Saskatchewan Geological Society Special Publication Number 14: MINEXPO'96 SYMPOSIUM - Advances in Saskatchewan Geology and Mineral Exploration, Proceedings of a Symposium, Saskatoon, Saskatchewan 21 - 22 November, 1996. Editors: K.E. Ashton and C.T. Harper, 1999.
B. Gold in Saskatchewan: Deposits and Deposit Settings, Pages 71 - 71.

 

ABSTRACT: Gold in the Glennie Domain: Relationship to a Major Temporal Break in the Supracrustal Succession

G.D. Delaney
Saskatchewan Geological Survey, Saskatchewan Energy and Mines, 2101 Scarth Street, Regina, SK S4P 3V7

 

The Glennie Domain of the Trans-Hudson Orogen, northern Saskatchewan, contains in excess of eighty gold occurrences and one gold producer, the Seabee mine at Laonil Lake. Nearly all occurrences are within or adjacent to greenstone belts; by far the greatest number of showings, including the Seabee orebodies, are hosted in the Pine Lake Greenstone Belt. Gold-quartz veins occur in shear zones in a variety of rock types including volcanics, volcaniclastics, sediments, intrusions (both subvolcanic and younger post-volcanic suites), and migmatites. They are also in close spatial association with a major stratigraphic break that separates two distinct assemblages of supracrustal rocks and two major suites of intrusions. The older supracrustal assemblage, which is commonly more volumetrically extensive, consists of ca. 1890 Ma mafic to intermediate volcanic, volcaniclastic, and subvolcanic intrusive rocks emplaced in anomalous island arc settings. The older suite of intrusions comprises granodioritic and tonalitic plutons emplaced between 1846 and 1859 Ma. The younger supracrustal assemblage is a ca. 1840 Ma succession of volcaniclastic, sedimentary, and minor intermediate to felsic volcanic rocks, which at least locally are overlain by a thick sequence of arkose, grit, and conglomerate. A second, volumetrically more restricted suite of granodioritic to granitic intrusions were emplaced between 1828 and 1836 Ma.

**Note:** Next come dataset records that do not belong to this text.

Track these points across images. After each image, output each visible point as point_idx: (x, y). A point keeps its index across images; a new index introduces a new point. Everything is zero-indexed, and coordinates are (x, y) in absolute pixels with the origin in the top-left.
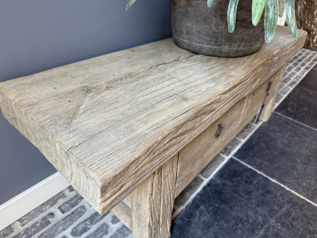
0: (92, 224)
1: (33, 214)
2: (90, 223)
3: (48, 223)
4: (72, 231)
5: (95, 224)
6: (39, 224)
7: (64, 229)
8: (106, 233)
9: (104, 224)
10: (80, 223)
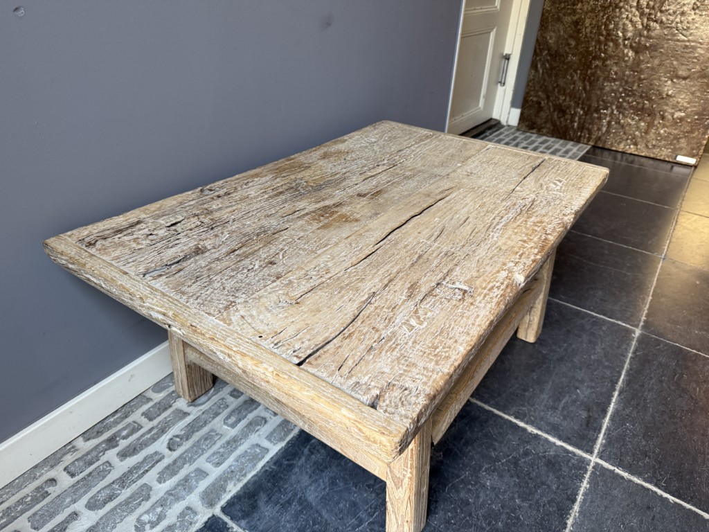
0: (124, 487)
1: (18, 483)
2: (119, 486)
3: (47, 494)
4: (88, 502)
5: (128, 487)
6: (29, 498)
7: (74, 501)
8: (148, 498)
9: (145, 484)
10: (103, 489)
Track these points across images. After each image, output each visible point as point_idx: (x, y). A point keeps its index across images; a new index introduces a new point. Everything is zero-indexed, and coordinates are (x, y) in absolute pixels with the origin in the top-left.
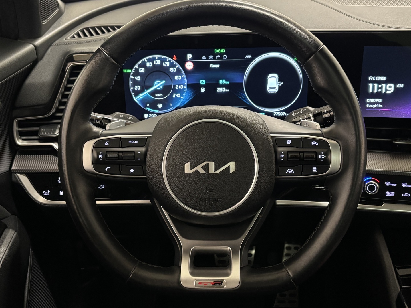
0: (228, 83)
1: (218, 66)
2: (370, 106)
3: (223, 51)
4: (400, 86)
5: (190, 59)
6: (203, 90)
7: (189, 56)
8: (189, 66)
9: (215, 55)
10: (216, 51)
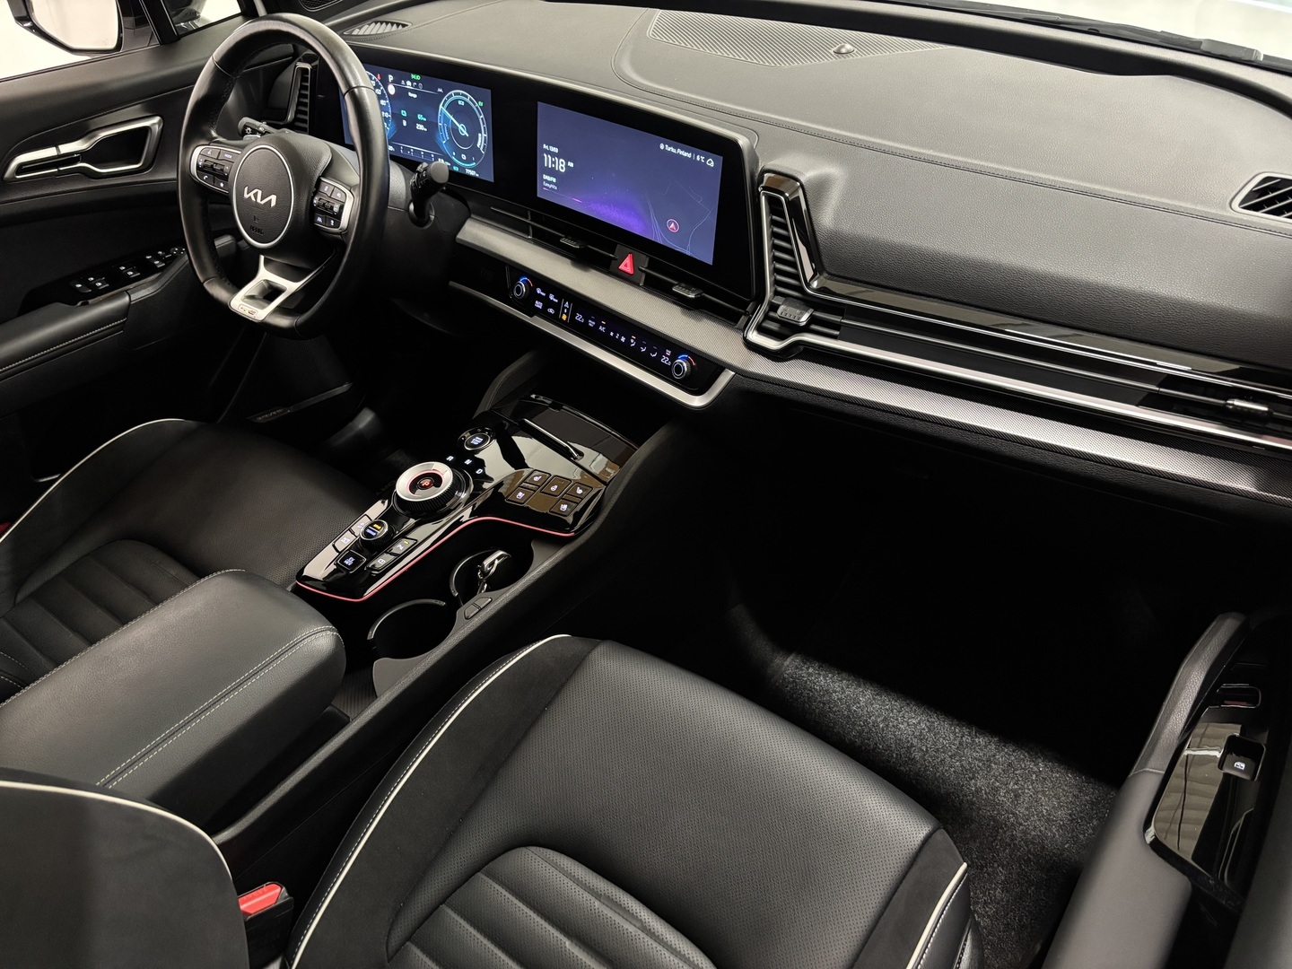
0: (425, 119)
1: (415, 96)
2: (547, 185)
3: (418, 77)
4: (571, 164)
5: (393, 82)
6: (405, 123)
7: (391, 78)
8: (391, 89)
9: (413, 81)
10: (413, 76)
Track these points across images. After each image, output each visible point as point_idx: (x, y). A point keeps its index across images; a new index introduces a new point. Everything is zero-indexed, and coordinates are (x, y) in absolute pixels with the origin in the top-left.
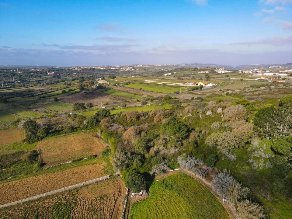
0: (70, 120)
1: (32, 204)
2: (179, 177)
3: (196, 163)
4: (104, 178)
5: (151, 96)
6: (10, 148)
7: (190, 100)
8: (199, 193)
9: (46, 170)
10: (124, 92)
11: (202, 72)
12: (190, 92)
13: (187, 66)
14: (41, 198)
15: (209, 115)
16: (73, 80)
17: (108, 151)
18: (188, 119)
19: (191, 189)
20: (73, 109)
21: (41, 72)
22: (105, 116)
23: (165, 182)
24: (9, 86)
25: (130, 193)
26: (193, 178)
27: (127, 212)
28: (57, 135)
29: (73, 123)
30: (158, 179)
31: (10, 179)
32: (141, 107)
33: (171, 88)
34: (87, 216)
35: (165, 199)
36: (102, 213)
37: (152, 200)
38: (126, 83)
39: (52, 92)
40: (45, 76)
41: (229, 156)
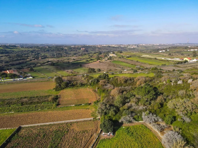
0: (83, 78)
1: (44, 127)
2: (140, 128)
3: (156, 120)
4: (89, 119)
5: (143, 67)
6: (46, 92)
7: (171, 71)
8: (151, 143)
9: (59, 108)
10: (125, 62)
11: (192, 50)
12: (175, 65)
13: (181, 45)
14: (50, 124)
15: (180, 84)
16: (95, 53)
17: (98, 102)
18: (162, 86)
19: (146, 138)
20: (88, 72)
21: (77, 48)
22: (105, 78)
23: (129, 129)
24: (59, 56)
25: (102, 132)
26: (151, 131)
27: (95, 145)
28: (72, 87)
29: (84, 81)
30: (125, 127)
31: (39, 110)
32: (132, 74)
33: (160, 61)
34: (71, 142)
35: (124, 141)
36: (81, 141)
37: (115, 141)
38: (128, 56)
39: (80, 60)
40: (79, 51)
41: (184, 118)
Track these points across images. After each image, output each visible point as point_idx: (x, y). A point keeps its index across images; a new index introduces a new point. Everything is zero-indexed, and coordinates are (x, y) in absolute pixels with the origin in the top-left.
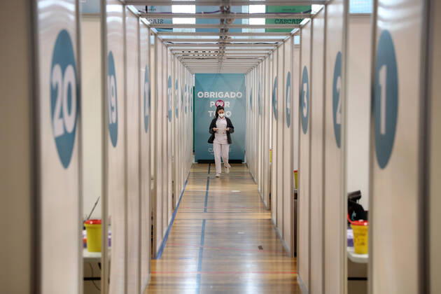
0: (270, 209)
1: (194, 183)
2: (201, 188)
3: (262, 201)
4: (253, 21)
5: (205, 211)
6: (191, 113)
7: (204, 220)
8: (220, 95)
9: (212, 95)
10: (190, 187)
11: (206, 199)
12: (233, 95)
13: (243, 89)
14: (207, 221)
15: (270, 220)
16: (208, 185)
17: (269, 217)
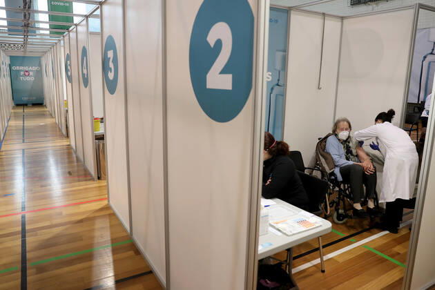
0: (68, 136)
1: (15, 120)
2: (20, 123)
3: (60, 130)
4: (42, 32)
5: (23, 142)
6: (9, 79)
7: (23, 150)
8: (26, 68)
9: (21, 68)
10: (12, 123)
11: (23, 132)
12: (35, 68)
13: (40, 65)
14: (25, 150)
15: (69, 145)
16: (24, 121)
17: (68, 143)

Gold mineralization occurs in secondary or tertiary shear zones typically developed in areas of lithologic heterogeneity during D2 regional deformation. Gold is associated with quartz veins, alteration phases, and sulphide minerals and is paragenetically late. D3 and/or D4 deformation events and syn- to post-D3 amphibolite fades metamorphism are superimposed.